Trois ans plus tôt, les Danois ont montré la voie en interdisant la traite avant tout le
monde.
L'année suivante, en 1808, les États-Unis interdisent à leur tour l'importation
d'esclaves en provenance d'Afrique.
Ces gouvernement agissent sous la pression d'un puissant mouvement
abolitionniste inspiré par la secte des Quakers et par les «philosophes»
français du XVIIIe siècle.
Dès 1770, les Quakers établis en Nouvelle-Angleterre se sont
interdits la possession d'esclaves.
En 1788, un jeune député anglais, William Wilberforce, a créé la «Société pour
l'abolition de la traite» avec le soutien de son ami, le Premier ministre William Pitt.
En France, l'abbé Henri Grégoire l'a imité en créant la «Société des Amis des
Noirs», juste avant la Révolution.
Prenant exemple sur l'Angleterre, les participants au Congrès de Vienne demandent
le 8 février 1815 à chaque pays d'abolir la traite dans les meilleurs délais. En
France, Napoléon 1er, de retour de l'île d'Elbe pour deux mois, décide d'une abolition
immédiate.

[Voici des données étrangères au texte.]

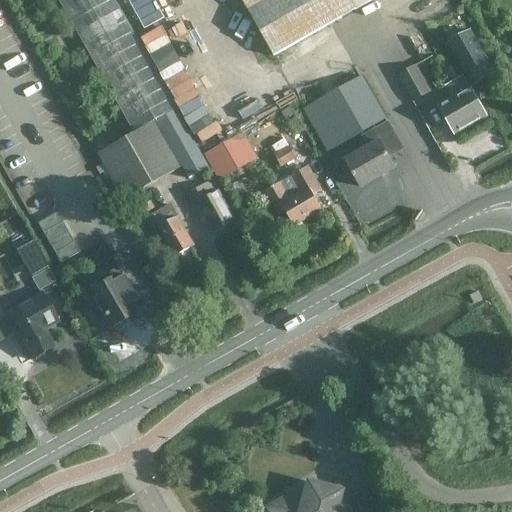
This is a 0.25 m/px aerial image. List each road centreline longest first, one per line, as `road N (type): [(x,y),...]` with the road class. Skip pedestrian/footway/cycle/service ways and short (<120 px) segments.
road 1 (tertiary): [(0,481),(313,306)]
road 2 (unclassified): [(313,306),(417,484),(432,496),(511,494)]
road 3 (tertiary): [(313,306),(463,220)]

Sa décision est confirmée par le traité de
Paris du 20 novembre 1815.
L'Angleterre va dès lors multiplier les traités internationaux pour dénoncer la traite
clandestine. Sa flotte s'autorisera le "droit de visite" sur les bateaux
suspects de transporter des Africains.
Après l'abolition de la traite viendra enfin l'abolition de l'esclavage. Toujours sous
l'impulsion de William Wilberforce, celui-ci sera aboli en Angleterre en 1833, puis en France en 1848, aux États-Unis en 1865, au Brésil en
1888...
Le combat n'est pas fini et l'on voit aujourd'hui réapparaître le trafic d'esclaves au
Soudan et dans d'autres malheureux pays.